▶ **Work task**:
Beginning with the line that has "Left hand at", please write out the remaining lines of the material exactly, the last one included.

▶ **Supplied information**:

......

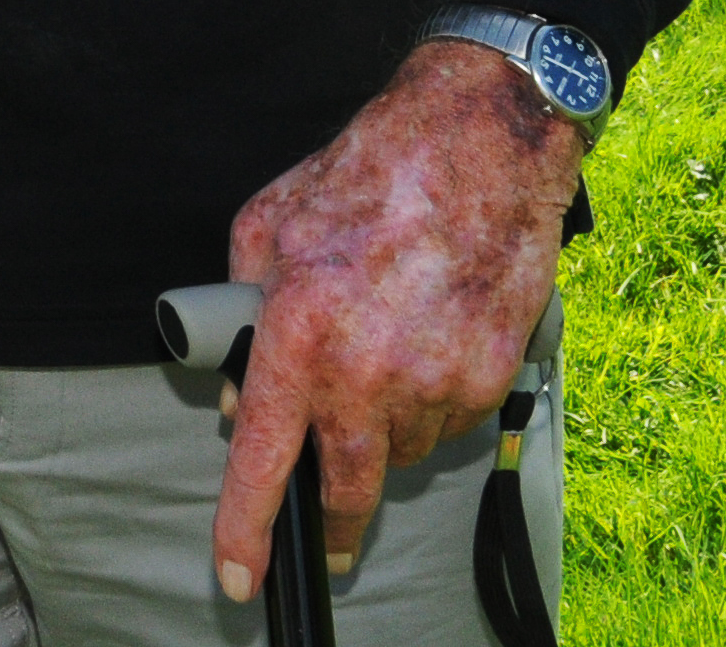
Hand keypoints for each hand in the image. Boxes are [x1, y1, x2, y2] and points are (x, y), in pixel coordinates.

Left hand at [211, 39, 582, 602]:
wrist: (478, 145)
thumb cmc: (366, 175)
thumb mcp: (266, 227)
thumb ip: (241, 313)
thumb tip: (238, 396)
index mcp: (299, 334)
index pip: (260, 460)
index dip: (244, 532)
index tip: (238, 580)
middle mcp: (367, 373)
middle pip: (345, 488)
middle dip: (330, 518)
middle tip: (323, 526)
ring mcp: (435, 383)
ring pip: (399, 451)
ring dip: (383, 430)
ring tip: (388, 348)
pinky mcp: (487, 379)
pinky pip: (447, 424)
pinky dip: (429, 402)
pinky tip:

......

▶ **Response to this task**:
Left hand at [211, 39, 582, 602]:
wrist: (478, 145)
thumb cmc: (366, 175)
thumb mcp: (266, 227)
thumb ip: (241, 313)
thumb tip: (238, 396)
index mcp: (299, 334)
index pip: (260, 460)
index dip: (244, 532)
index tip: (238, 580)
middle mcp: (367, 373)
middle pip: (345, 488)
middle dip: (330, 518)
middle tip: (323, 526)
ring mcp: (435, 383)
ring pip: (399, 451)
ring dip: (383, 430)
ring tip: (388, 348)
pinky mcp: (487, 379)
pinky pip: (447, 424)
pinky dip: (429, 402)
pinky tip:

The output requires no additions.